Questões de Gênero é tema de capacitação das Comunidades Terapêuticas

05/06/2019

Nesta quarta-feira (05), a Secretaria de Justiça, Direitos Humanos e Desenvolvimento Social da Bahia (SJDHDS), através da Superintendência de Política sobre Drogas e Acolhimento a Grupos Vulneráveis (Suprad), promoveu o terceiro módulo da capacitação voltada para os profissionais que atuam em 12 Comunidades Terapêuticas do Sistema Bahia Viva.


O tema
“Gênero, Políticas sobre Drogas e modos de Cuidado para pessoas que têm problemas relacionados ao Uso de Substâncias Psicoativas (SPAs)”, foi abordado no encontro que aconteceu no auditório da Defensoria Pública da Bahia (DPE), no bairro Canela, em Salvador. O módulo conta com a integração das equipes técnicas do Sistema Bahia Viva e do Programa Corra para o Abraço.


"O que é ser homem e o que é ser mulher?". Com essa pergunta, os palestrantes iniciaram a dinâmica com os participantes, para tratar sobre a importância de discutir questões de gênero, no intuito de equilibrar conceitos e transformar percepções construídas socialmente, que abrem precedentes, para a violência de gênero, nas suas variadas formas, sobretudo contra as mulheres usuárias de drogas.


Para a redutora de danos Rafaela Rodrigues, que junto ao supervisor de campo, Frank Ribeiro, conduziram as aulas durante a manhã, o contexto social ainda reproduz concepções estereotipadas. "Os profissionais que atuam junto aos usuários de drogas necessitam de uma compreensão mais elaborada sobre as questões de gênero, a fim de possibilitar a superação do senso comum e do cuidado reducionista, reconhecendo essas especificidades para aprimorar os
serviços destinados à assistência dessas pessoas", explicou.


Ainda segundo a profissional, "fazer essa reflexão é importante, pois é preciso ter a compreensão das repercussões e conseqüências dessas desigualdades acerca da dependência de drogas, que muitas vezes ficam restritas. Os estudos muitas vezes abordam as análises comparativas sobre o padrão de consumo entre os usuários do sexo feminino e masculino, fator que limita o conhecimento sobre as violências sofridas pelas mulheres usuárias, por exemplo”, destacou Rafaella Rodrigues.


Segundo os
integrantes da Roda de Mulheres e Roda de Masculinidades do Programa Corra pro Abraço, um fator que evidencia essas violências é que a maioria das mulheres usuárias de drogas exercem trabalhos sexuais em troca de drogas ou dinheiro, sendo este percentual bem menor entre usuários do sexo masculino. De acordo com os grupos, as mulheres dependentes, em sua grande maioria, têm uma inserção social precária e enfrentam desigualdades de gênero que as expõem a riscos de saúde adicionais. Segundo os participantes, estas são situações permeadas por relações desiguais de gênero e poder, que apontam para a necessidade de intervenção numa abordagem de gênero contemplando usuários de drogas.

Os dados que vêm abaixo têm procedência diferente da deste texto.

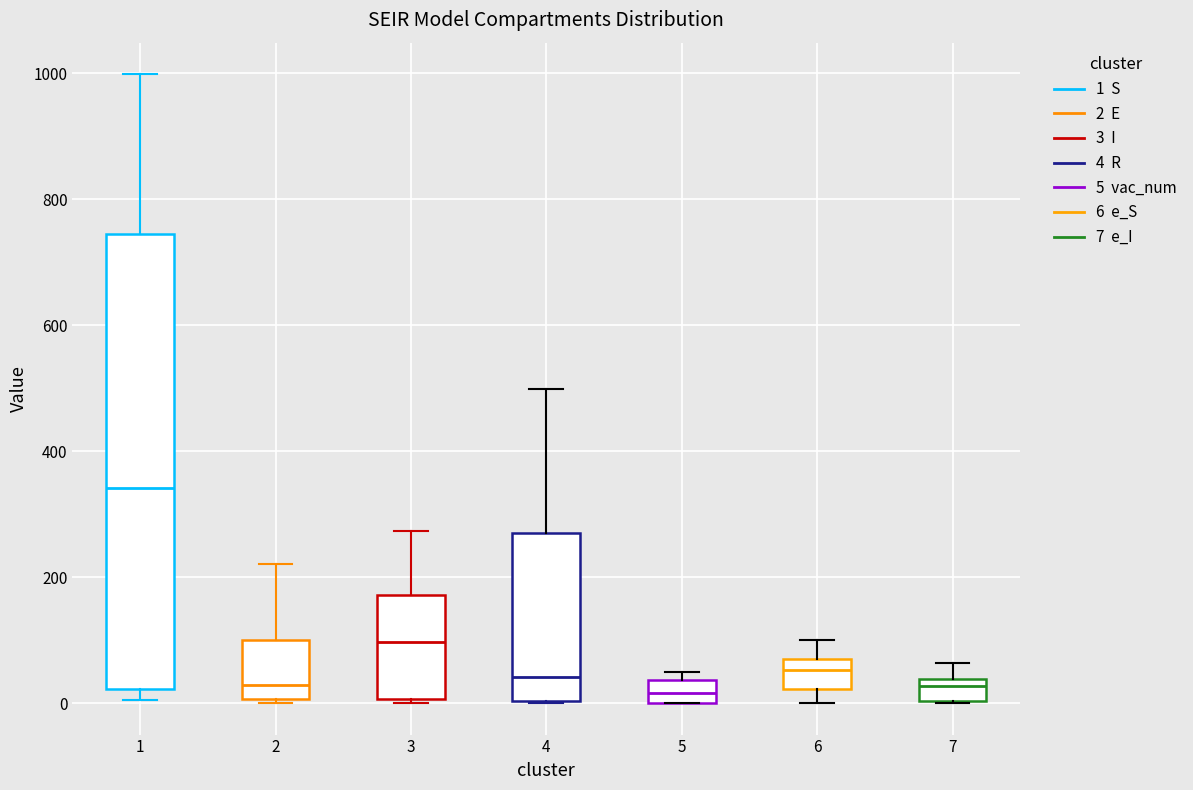

Which box's median line is the highest?

1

Participante da capacitação, Laina Machado, que atua no Instituto Bambu, no município de Santo Estevão, destaca que é necessário que esse tema seja abordado não somente entre os profissionais, mas que seja repassado, principalmente entre os assistidos. “É estranho vivermos em uma sociedade onde ainda ouvimos que uma mulher pode ser estuprada por conta de uma roupa curta, e isso precisa ser desmistificado. É necessário que tenhamos o entendimento de que isso acontece pela construção social que reforça muitos estereótipos, portanto precisamos lutar para nos igualar em direitos. Eu tenho trabalhado esses conteúdos junto aos assistidos na Comunidade em que atuo", afirmou.

Os sessenta participantes oriundos da Rede de Atenção Psicossocial (RAPs), gestores e técnicos das instituições e equipe técnica da SUPRAD/SJDHDS, também participaram, durante o encontro, de oficina com o assistente social e educador jurídico, Ednilson Couto. A oficina tratou sobre a relação do impacto de gênero nas políticas sobre drogas, aumento do encarceramento das mulheres e retirada compulsória de bebês e filhos de usuárias, além do impacto da masculinidade tóxica e o agravamento do uso nocivo/abusivo de drogas, genocídio da juventude negra e encarceramento dos homens negros.